Structural studies and photovoltaic investigation of indolo[2,3-b]quinoxaline-based sensitizers/co-sensitizers achieving highly efficient DSSCs

Abstract

Three metal-free organic dyes, coded FS10, FS11, and FS12, were designed and synthesized by employing indolo[2,3-b]quinoxaline (IQ) as the main building block and three different edged donors, viz., triphenylamine, carbazole, and phenothiazine, respectively. In order to comprehend the feasibility of the novel dyes as probable sensitizers/co-sensitizers, they were well-characterized and their photochemical, electrochemical, and theoretical studies were processed.

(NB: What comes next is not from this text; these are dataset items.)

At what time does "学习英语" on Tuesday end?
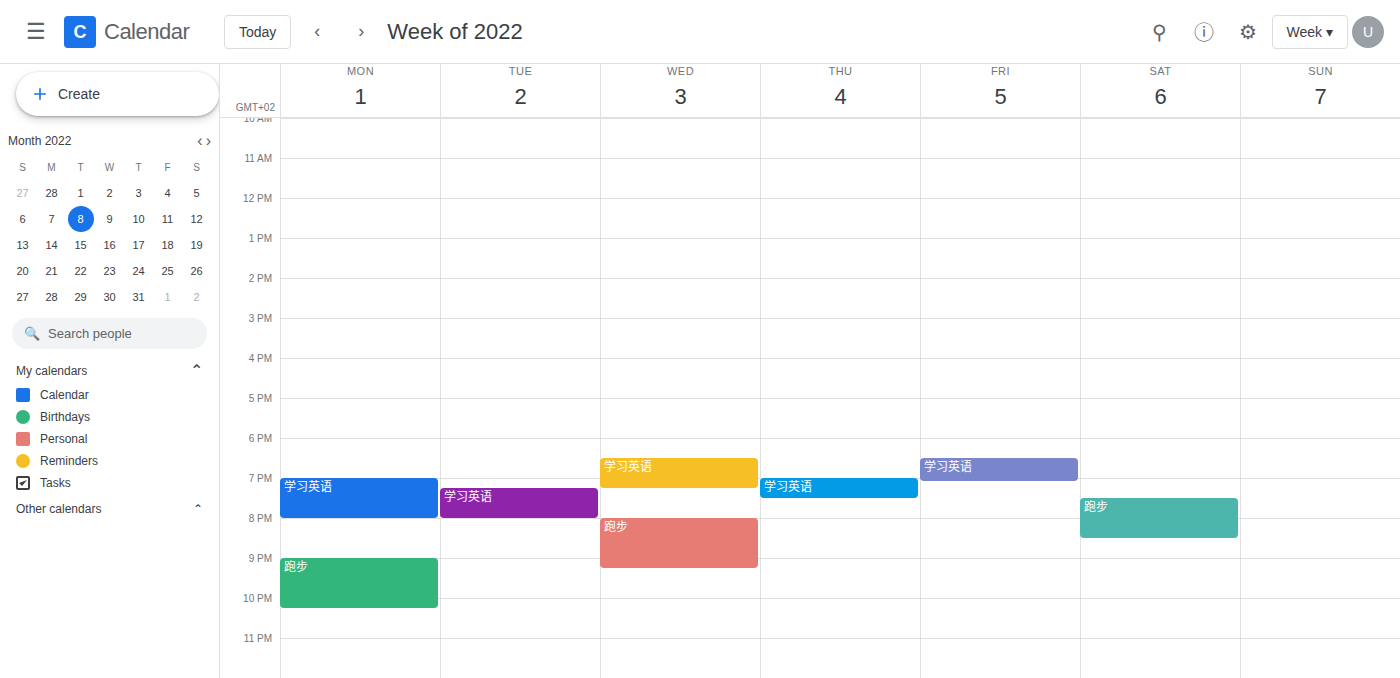
20:00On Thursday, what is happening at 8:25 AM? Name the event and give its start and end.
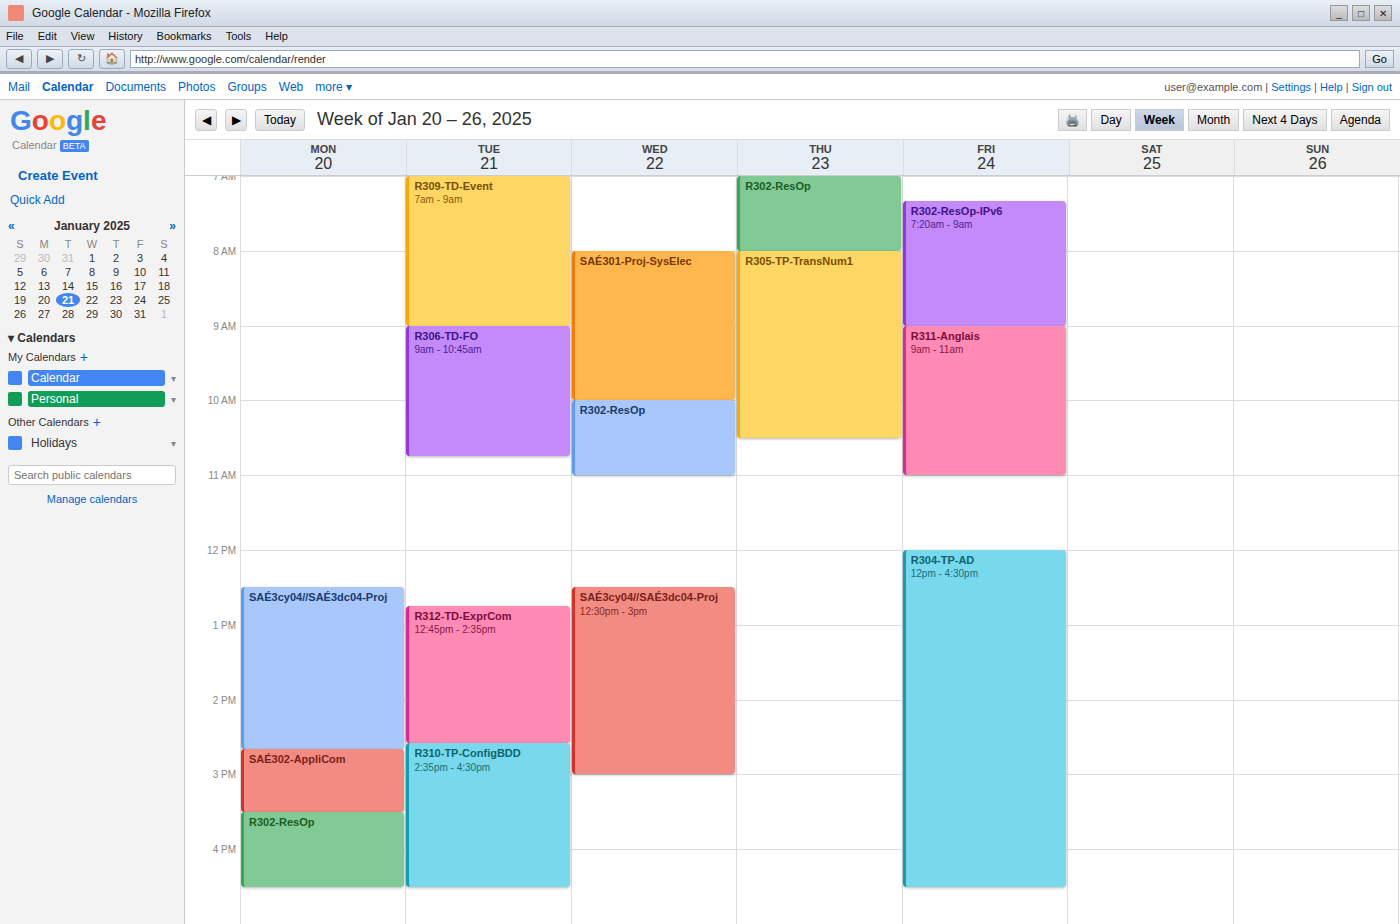
"R305-TP-TransNum1", 8:00 AM to 10:30 AMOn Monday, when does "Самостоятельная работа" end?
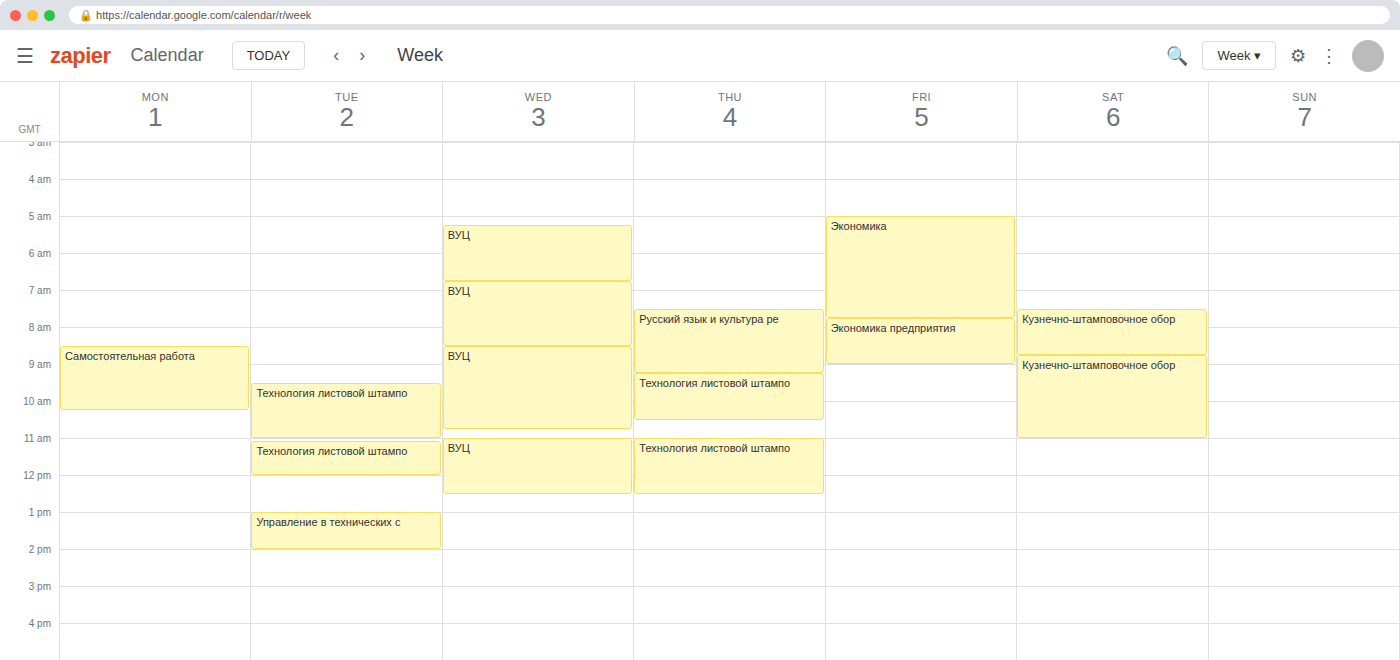
10:15 AMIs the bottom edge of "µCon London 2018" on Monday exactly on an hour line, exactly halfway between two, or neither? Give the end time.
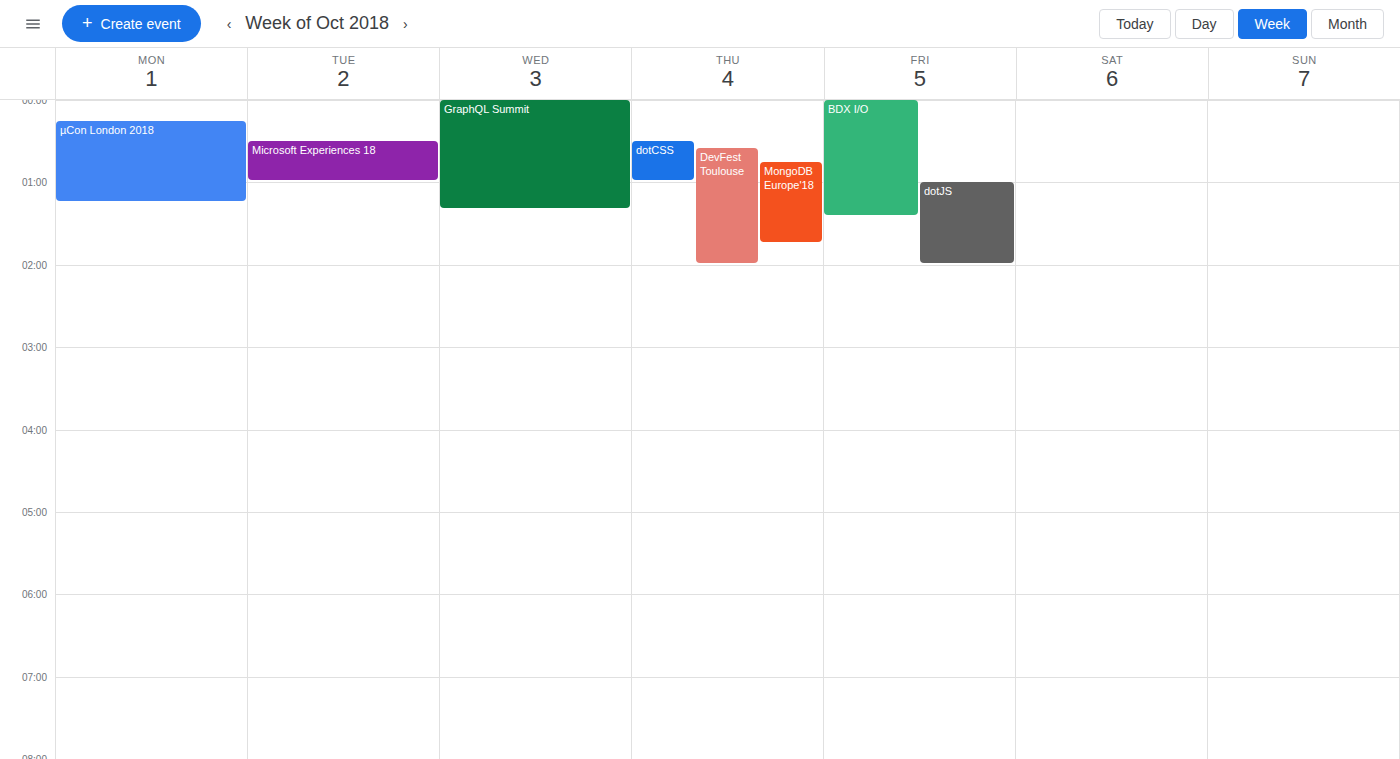
1:15 AM -- neither: a quarter of the way from the 1 AM line to the 2 AM line.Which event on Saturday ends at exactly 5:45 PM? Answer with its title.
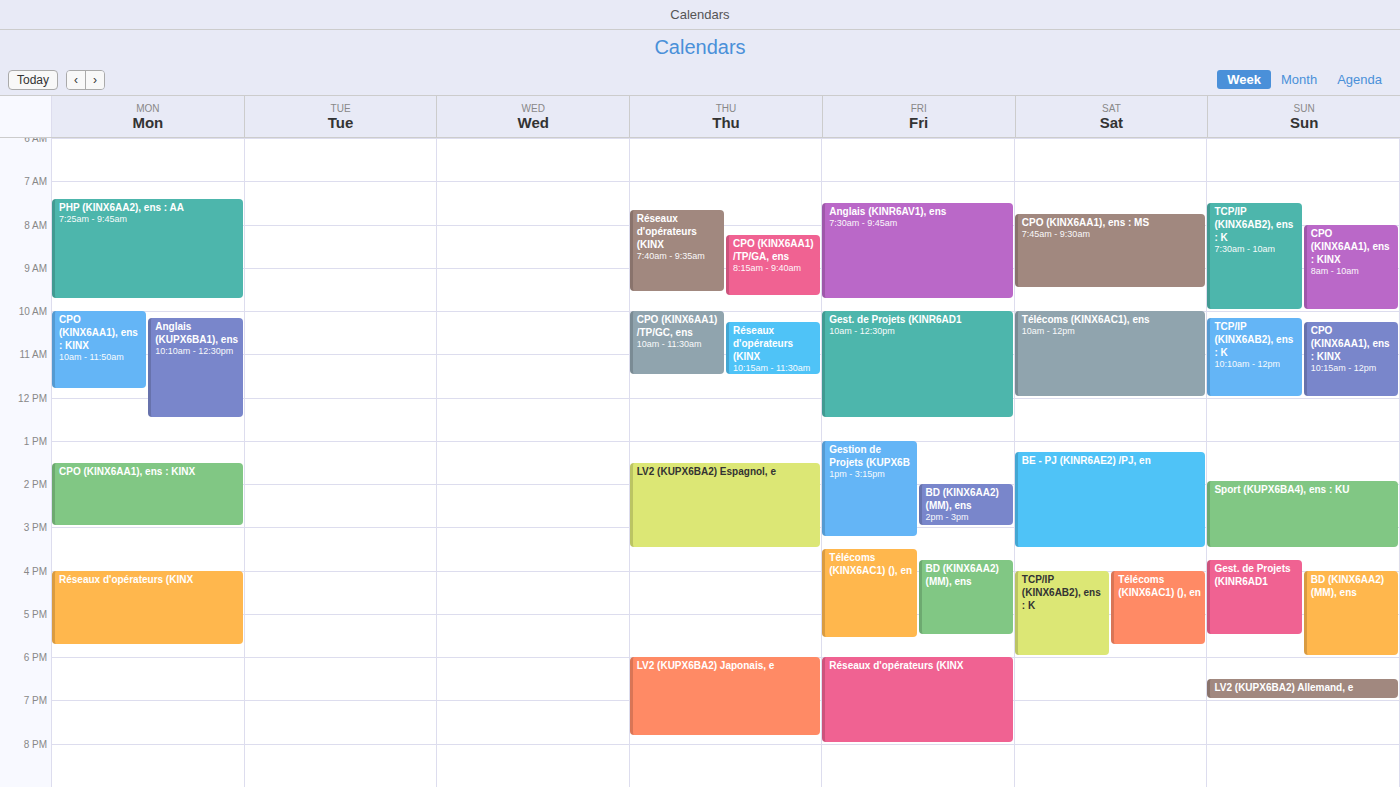
"Télécoms (KINX6AC1) (), en"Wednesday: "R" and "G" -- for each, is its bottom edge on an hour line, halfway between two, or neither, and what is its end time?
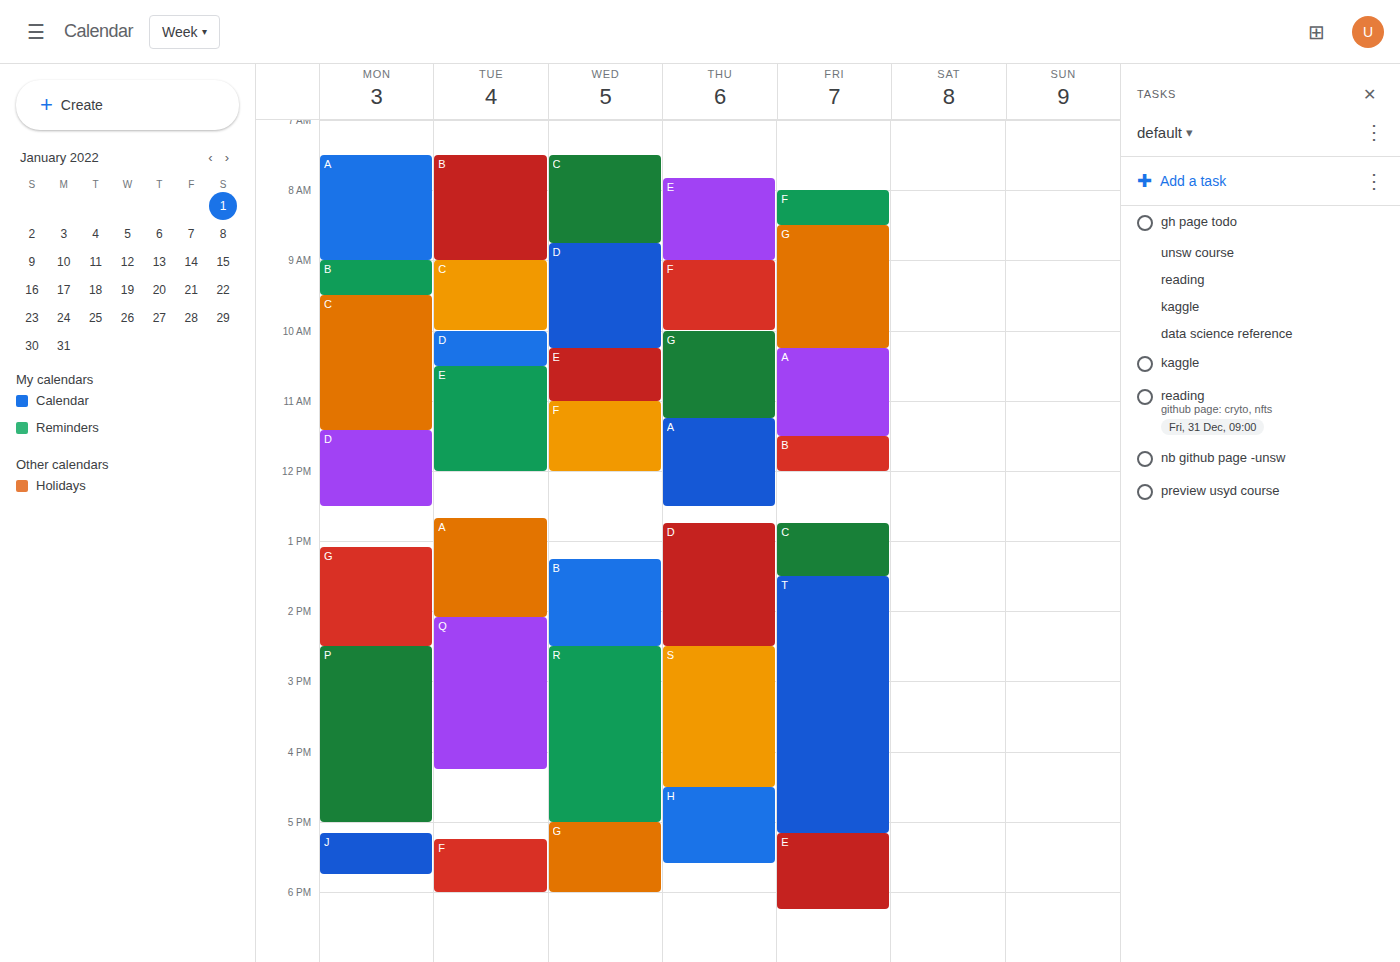
"R": 5:00 PM, exactly on the 5 PM line. "G": 6:00 PM, exactly on the 6 PM line.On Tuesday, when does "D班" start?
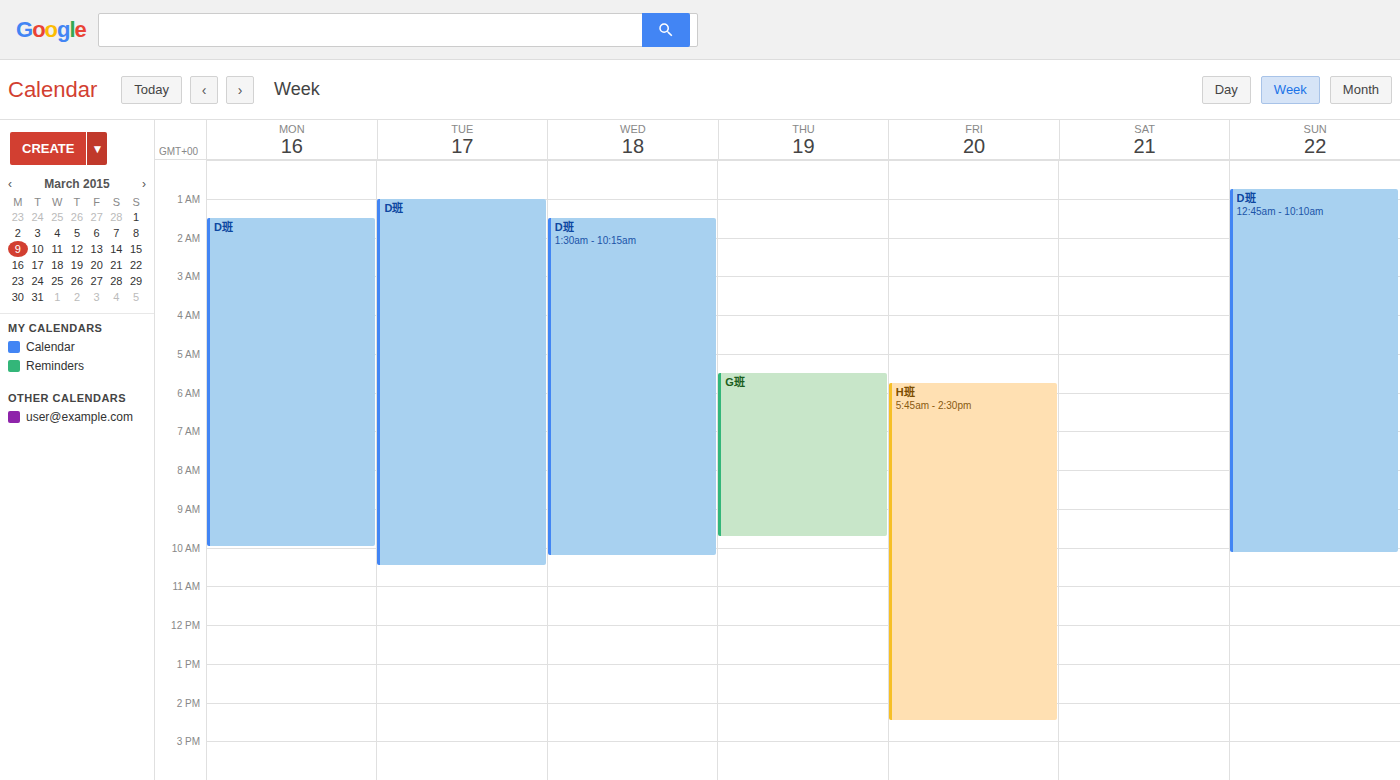
1:00 AMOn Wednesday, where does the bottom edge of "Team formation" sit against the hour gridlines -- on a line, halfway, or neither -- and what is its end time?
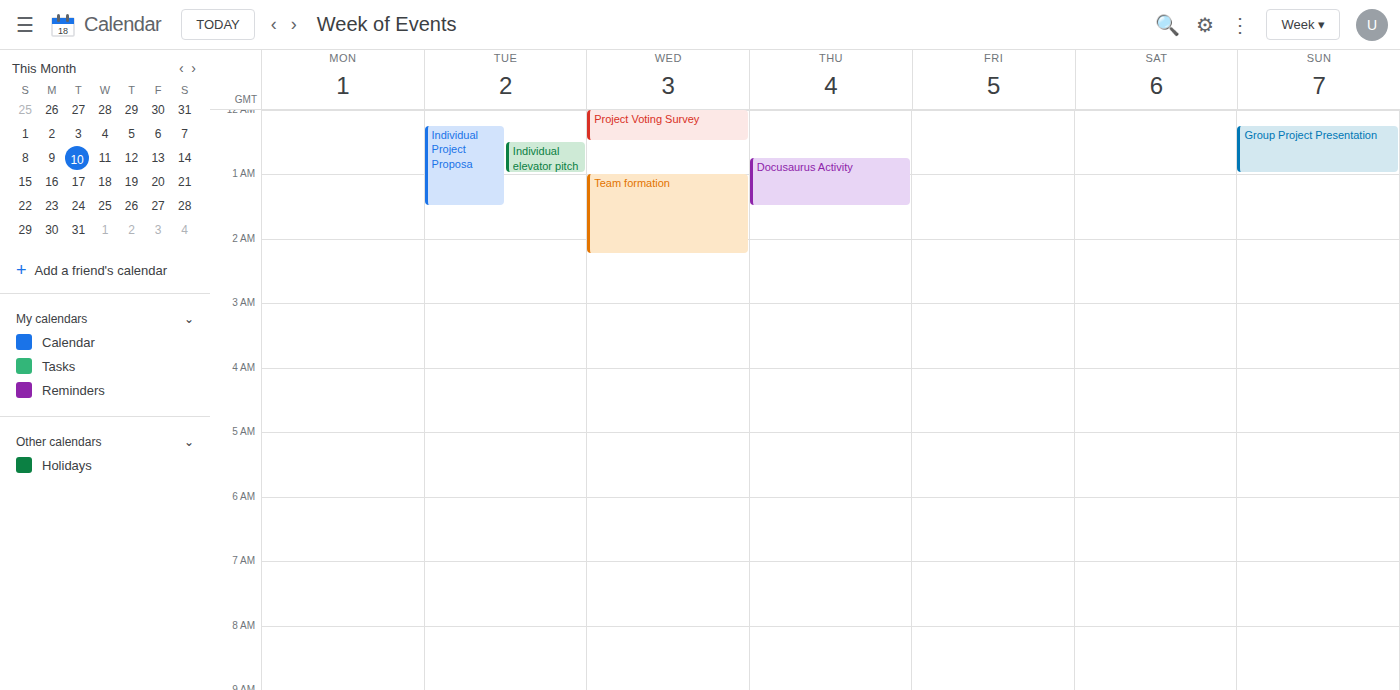
02:15 -- neither: a quarter of the way from the 02:00 line to the 03:00 line.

The photovoltaic properties were evaluated under 1.5 AM standard illumination conditions. FS10 acquired the best DSSC performance (η = 5.27%) with supreme V_OC (0.676 V) and FF (70.1%). The contribution from the incorporated IQ was examined theoretically by using DFT and time-dependent DFT, and the results indicated that all the novel dyes displayed clear charge separation at the frontier occupied molecular orbitals. The investigation of the co-sensitization effect was carried out by employing the HD-2 ruthenium sensitizer. The corresponding photovoltaic performance revealed that FS10 gave the most positive co-sensitization effect by improving the efficiency to 8.32% (J_SC = 18.68 mA cm⁻², V_OC = 0.672 V, FF = 66.2%), while HD-2 alone exhibited the efficiency of 7.47% (J_SC = 19.00 mA cm⁻², V_OC = 0.650 V, FF = 60.5%). The increased V_OC and FF resulted from the optimized anchoring mode on the TiO₂ surface with the combination of FS10 and HD-2 and more uniform coverage, leading to the hindrance of dye aggregation and charge recombination. Additionally, despite the reduced J_SC with co-sensitizers, the corresponding IPCE curves displayed more complex increasing as well as decreasing behavior as a function of wavelengths, thus reflecting that sensitizers and co-sensitizers not only compete but also compensate the light harvesting abilities.